Ball X Pit is Vampire Survivors meets Breakout with the atmosphere (and meta progression) of Loop Hero. That’s a lot of inspirations! You move and aim your balls twin-stick style- and the bricks (played here by a legion of skeleton warriors) slowly descend towards the bottom of the screen. You take damage when they reach it. Gotta grab the crystals to level up- which let you upgrade your balls, add new balls, or get secondary power-ups that interact with your balls. It’s pretty fun. It also looks amazing. I dig the blend of 3D and pixel art and this game nails the vibe. I’ll keep this one on my wishlist.
Indoor Baseball

Indoor Baseball is rough around the edges. It’s a bit buggy, it hides transitions behind a clumsy splash screen, and it’s low-poly style makes it look amateurish. I love it anyway. It’s filled with the kind of joy that can only come from a small team figuring it out as they go. So basically, Indoor Baseball reminds me of me. What do you do in the game? You play baseball inside. You bat and pitch and run the bases. You try not to trip over your toys on the floor. You try to catch the ball before it hits the ground. It’s baseball. Inside. Just like you weren’t allowed to do as a kid. That’s a fantasy I can get behind. Good (a bit janky) stuff, but I feel like they missed an opportunity to call it “Inside Baseball”.
Dispatch

Easy the demo I played with the biggest budget, by the most experienced dev team. I almost didn’t put it here because I think it’s going to be one of the “big winners” of NextFest. That said, I’m hooked. This is a fantastic demo. Part Telltale-esque adventure game (makes sense given the dev team), part plate-spinner. The demo is just long enough to show what the gameplay* will be and to end with me wanting more. Great characters, gorgeous animation. When it comes out, I’m going to play it.

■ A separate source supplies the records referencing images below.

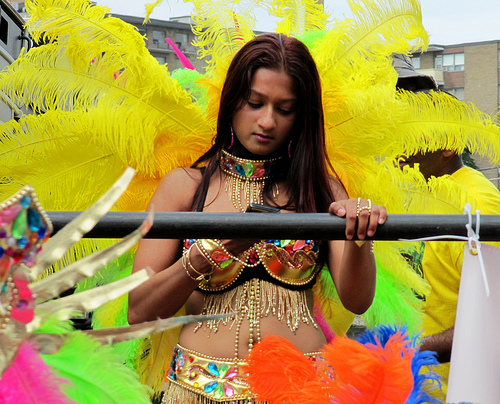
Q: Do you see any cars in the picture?
A: No, there are no cars.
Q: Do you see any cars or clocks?
A: No, there are no cars or clocks.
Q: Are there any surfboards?
A: No, there are no surfboards.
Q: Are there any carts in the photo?
A: No, there are no carts.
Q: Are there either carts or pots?
A: No, there are no carts or pots.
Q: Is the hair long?
A: Yes, the hair is long.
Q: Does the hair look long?
A: Yes, the hair is long.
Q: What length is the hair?
A: The hair is long.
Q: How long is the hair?
A: The hair is long.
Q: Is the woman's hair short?
A: No, the hair is long.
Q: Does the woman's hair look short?
A: No, the hair is long.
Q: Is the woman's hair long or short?
A: The hair is long.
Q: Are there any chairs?
A: No, there are no chairs.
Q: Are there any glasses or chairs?
A: No, there are no chairs or glasses.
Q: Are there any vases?
A: No, there are no vases.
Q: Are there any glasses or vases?
A: No, there are no vases or glasses.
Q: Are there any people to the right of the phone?
A: Yes, there is a person to the right of the phone.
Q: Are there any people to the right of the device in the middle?
A: Yes, there is a person to the right of the phone.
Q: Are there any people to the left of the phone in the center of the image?
A: No, the person is to the right of the phone.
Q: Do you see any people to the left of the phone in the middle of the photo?
A: No, the person is to the right of the phone.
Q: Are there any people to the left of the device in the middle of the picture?
A: No, the person is to the right of the phone.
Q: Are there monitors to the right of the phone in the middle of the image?
A: No, there is a person to the right of the telephone.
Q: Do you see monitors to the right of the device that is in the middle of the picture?
A: No, there is a person to the right of the telephone.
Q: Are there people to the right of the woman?
A: Yes, there is a person to the right of the woman.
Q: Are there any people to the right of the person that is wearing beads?
A: Yes, there is a person to the right of the woman.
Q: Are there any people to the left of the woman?
A: No, the person is to the right of the woman.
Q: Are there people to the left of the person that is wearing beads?
A: No, the person is to the right of the woman.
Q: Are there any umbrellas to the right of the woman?
A: No, there is a person to the right of the woman.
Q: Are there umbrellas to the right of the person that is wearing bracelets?
A: No, there is a person to the right of the woman.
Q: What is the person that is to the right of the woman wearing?
A: The person is wearing a shirt.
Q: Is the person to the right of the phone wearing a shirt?
A: Yes, the person is wearing a shirt.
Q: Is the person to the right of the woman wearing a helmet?
A: No, the person is wearing a shirt.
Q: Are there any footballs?
A: No, there are no footballs.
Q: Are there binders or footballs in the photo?
A: No, there are no footballs or binders.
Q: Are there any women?
A: Yes, there is a woman.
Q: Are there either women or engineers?
A: Yes, there is a woman.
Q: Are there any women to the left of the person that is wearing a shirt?
A: Yes, there is a woman to the left of the person.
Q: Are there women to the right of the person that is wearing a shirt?
A: No, the woman is to the left of the person.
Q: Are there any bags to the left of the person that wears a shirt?
A: No, there is a woman to the left of the person.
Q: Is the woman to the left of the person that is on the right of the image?
A: Yes, the woman is to the left of the person.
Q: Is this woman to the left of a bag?
A: No, the woman is to the left of the person.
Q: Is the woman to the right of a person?
A: No, the woman is to the left of a person.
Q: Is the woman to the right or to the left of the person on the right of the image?
A: The woman is to the left of the person.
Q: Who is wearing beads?
A: The woman is wearing beads.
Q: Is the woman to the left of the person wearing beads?
A: Yes, the woman is wearing beads.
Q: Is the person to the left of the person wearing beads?
A: Yes, the woman is wearing beads.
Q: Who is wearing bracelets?
A: The woman is wearing bracelets.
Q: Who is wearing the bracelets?
A: The woman is wearing bracelets.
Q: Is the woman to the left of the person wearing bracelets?
A: Yes, the woman is wearing bracelets.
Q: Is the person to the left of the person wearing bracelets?
A: Yes, the woman is wearing bracelets.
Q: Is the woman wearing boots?
A: No, the woman is wearing bracelets.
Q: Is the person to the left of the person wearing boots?
A: No, the woman is wearing bracelets.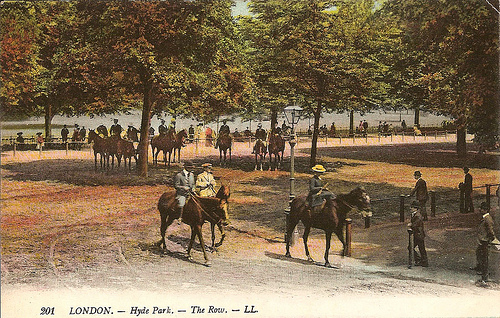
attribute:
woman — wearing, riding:
[162, 149, 234, 223]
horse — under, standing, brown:
[163, 203, 235, 249]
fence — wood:
[36, 130, 62, 141]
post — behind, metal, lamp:
[274, 97, 306, 172]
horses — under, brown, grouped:
[169, 197, 331, 250]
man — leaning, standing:
[403, 165, 456, 216]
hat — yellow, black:
[301, 164, 342, 202]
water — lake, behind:
[91, 106, 145, 116]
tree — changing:
[143, 23, 204, 72]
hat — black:
[174, 158, 202, 172]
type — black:
[289, 192, 342, 223]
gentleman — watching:
[97, 98, 178, 158]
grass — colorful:
[27, 169, 95, 233]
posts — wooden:
[424, 183, 444, 219]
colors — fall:
[42, 28, 95, 85]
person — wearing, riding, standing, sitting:
[167, 149, 205, 188]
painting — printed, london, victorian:
[27, 35, 367, 235]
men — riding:
[143, 154, 223, 192]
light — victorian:
[260, 99, 346, 195]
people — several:
[90, 117, 327, 191]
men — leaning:
[389, 168, 491, 203]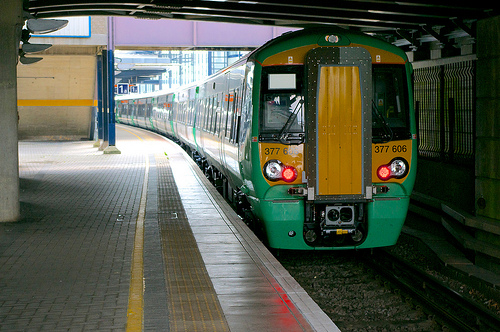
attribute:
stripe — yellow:
[114, 118, 167, 330]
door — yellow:
[315, 61, 367, 209]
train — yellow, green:
[107, 24, 420, 254]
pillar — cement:
[2, 8, 40, 218]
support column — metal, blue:
[92, 42, 120, 157]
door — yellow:
[312, 56, 372, 201]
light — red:
[263, 155, 293, 185]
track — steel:
[374, 229, 497, 329]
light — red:
[259, 146, 302, 188]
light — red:
[377, 147, 411, 198]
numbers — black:
[372, 140, 411, 161]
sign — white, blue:
[117, 79, 131, 98]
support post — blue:
[96, 43, 126, 153]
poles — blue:
[90, 51, 120, 159]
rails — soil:
[292, 243, 499, 327]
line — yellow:
[112, 118, 160, 330]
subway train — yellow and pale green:
[114, 27, 417, 254]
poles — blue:
[94, 46, 116, 147]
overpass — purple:
[108, 15, 302, 51]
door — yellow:
[317, 67, 365, 194]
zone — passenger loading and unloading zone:
[8, 122, 334, 331]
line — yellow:
[114, 124, 151, 330]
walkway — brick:
[0, 122, 145, 330]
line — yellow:
[16, 97, 96, 108]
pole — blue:
[107, 49, 116, 149]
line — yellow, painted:
[117, 124, 150, 329]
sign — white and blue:
[27, 15, 90, 40]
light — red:
[281, 167, 298, 184]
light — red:
[115, 31, 416, 250]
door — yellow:
[321, 68, 360, 198]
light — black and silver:
[263, 159, 281, 182]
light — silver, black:
[386, 151, 411, 179]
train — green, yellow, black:
[113, 15, 426, 265]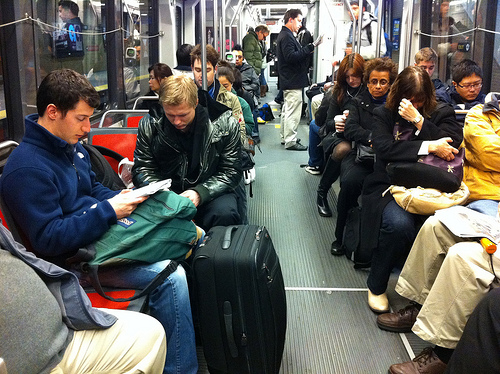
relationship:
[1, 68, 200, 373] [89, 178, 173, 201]
man reading paper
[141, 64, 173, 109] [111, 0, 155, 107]
woman looking out window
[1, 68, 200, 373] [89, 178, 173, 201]
man reading magazine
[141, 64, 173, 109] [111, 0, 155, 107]
woman watching out window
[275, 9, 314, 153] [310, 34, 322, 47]
man reading paper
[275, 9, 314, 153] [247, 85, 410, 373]
man standing in aisle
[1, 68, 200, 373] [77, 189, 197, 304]
man has backpack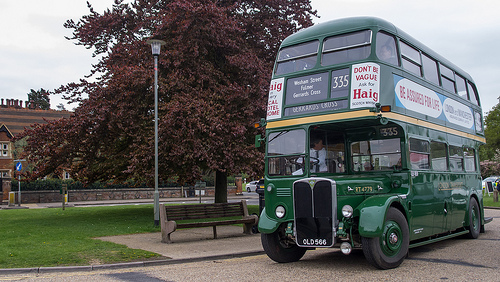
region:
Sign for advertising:
[346, 56, 385, 113]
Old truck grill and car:
[259, 150, 400, 266]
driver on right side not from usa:
[270, 135, 337, 180]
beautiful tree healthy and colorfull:
[172, 25, 244, 176]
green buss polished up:
[342, 138, 482, 265]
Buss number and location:
[277, 65, 348, 118]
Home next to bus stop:
[0, 101, 87, 216]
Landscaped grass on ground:
[1, 211, 131, 265]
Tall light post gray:
[149, 30, 162, 232]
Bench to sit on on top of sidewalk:
[160, 188, 250, 245]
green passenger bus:
[250, 16, 470, 279]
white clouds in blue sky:
[0, 1, 44, 27]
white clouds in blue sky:
[19, 36, 60, 64]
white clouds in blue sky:
[9, 20, 47, 72]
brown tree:
[190, 44, 223, 78]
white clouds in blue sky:
[433, 12, 474, 42]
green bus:
[281, 22, 481, 242]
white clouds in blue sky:
[444, 19, 478, 61]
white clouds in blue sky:
[55, 51, 94, 92]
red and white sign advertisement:
[350, 65, 383, 107]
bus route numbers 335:
[330, 70, 352, 98]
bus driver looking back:
[291, 131, 328, 174]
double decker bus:
[251, 14, 496, 267]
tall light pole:
[143, 37, 164, 217]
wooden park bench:
[155, 201, 260, 241]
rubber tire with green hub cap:
[361, 207, 417, 269]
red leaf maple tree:
[18, 2, 310, 203]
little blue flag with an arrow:
[11, 156, 21, 167]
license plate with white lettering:
[295, 236, 330, 248]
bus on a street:
[237, 16, 492, 264]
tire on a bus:
[360, 191, 415, 272]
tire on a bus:
[465, 190, 487, 238]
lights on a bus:
[340, 200, 356, 258]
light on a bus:
[265, 200, 288, 221]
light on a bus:
[260, 177, 281, 198]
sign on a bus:
[350, 50, 380, 103]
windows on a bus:
[316, 25, 376, 60]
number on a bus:
[370, 122, 417, 142]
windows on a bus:
[268, 35, 317, 76]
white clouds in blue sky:
[4, 11, 51, 42]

Legends Of The Round Table

This has been on my Steam wishlist for a while. I want an RPG about chivalry that looks like the margin doodles of a medieval manuscript come to life. This is that. I will say, the demo is overwhelming. There are a ton of mechanics here that aren’t very well explained. It’s one of those very fiddly RPGs which could probably be great if you get way into it (but I’m not often patient enough). The combat animations are realistic but maybe don’t sell the mechanics as well as they could. The voiceover narrator also over-delivers their lines is a way that I found silly at first then irritating later. As much as I think this game nails the atmosphere, I’ll probably give it a pass- but it’s definitely the kind of crunchy out-of-the-norm rpg that will make some players very happy.
And that’s it. Thanks for reading. I’ll catch you on the next one.

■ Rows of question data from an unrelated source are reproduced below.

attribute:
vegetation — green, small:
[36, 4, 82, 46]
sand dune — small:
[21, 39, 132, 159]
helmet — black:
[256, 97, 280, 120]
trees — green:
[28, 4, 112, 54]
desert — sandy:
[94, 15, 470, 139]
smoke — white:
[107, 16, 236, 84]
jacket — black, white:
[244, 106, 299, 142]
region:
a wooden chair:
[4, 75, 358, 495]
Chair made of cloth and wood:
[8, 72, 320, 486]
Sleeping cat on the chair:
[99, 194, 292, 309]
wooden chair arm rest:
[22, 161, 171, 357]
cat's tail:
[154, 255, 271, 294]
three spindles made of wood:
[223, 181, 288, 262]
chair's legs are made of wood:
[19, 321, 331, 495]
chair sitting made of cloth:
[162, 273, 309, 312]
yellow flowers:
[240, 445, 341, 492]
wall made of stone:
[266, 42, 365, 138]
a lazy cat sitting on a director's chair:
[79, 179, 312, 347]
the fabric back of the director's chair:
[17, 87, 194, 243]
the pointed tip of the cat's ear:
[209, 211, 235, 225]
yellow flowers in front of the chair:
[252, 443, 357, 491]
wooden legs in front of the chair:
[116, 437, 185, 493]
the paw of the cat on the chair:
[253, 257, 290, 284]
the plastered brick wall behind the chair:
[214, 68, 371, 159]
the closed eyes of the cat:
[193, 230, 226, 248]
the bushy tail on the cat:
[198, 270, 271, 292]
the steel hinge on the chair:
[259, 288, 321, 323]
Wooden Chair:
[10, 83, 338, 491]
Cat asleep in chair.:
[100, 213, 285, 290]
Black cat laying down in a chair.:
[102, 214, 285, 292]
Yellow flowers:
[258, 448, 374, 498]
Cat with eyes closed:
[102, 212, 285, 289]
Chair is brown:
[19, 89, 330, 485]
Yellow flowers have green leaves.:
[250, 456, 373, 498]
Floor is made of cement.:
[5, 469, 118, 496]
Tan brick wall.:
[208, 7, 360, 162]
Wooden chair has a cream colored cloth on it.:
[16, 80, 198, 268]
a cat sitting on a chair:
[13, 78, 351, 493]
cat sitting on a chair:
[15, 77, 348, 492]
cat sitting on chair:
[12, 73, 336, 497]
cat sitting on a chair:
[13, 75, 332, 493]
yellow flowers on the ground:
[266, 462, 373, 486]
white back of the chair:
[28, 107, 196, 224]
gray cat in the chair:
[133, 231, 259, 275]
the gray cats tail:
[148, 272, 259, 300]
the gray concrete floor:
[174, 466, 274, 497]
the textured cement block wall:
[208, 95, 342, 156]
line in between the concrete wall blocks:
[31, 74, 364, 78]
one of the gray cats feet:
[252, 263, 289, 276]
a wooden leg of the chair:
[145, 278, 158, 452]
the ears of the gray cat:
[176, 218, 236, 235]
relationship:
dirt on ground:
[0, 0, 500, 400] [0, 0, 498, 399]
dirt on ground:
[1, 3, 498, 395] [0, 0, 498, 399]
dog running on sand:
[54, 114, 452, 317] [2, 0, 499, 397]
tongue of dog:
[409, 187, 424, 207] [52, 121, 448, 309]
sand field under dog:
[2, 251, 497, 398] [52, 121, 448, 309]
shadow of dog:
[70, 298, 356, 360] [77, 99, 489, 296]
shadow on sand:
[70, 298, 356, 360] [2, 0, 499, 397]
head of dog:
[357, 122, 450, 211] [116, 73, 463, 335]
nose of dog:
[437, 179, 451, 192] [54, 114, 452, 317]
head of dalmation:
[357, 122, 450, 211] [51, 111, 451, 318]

* Plate-spinner is a genre I think I made up myself, so maybe I need to explain it. It’s any game where you have multiple thing that require your attention that are all on timers. You have to attend to them in a timely order to keep things moving. Games like Stacklands, Cultist Simulator, all those restaurant ones.
** A buddy of mine says that the gameplay in Dispatch is lifted directly from This is the Police– but I haven’t played that one.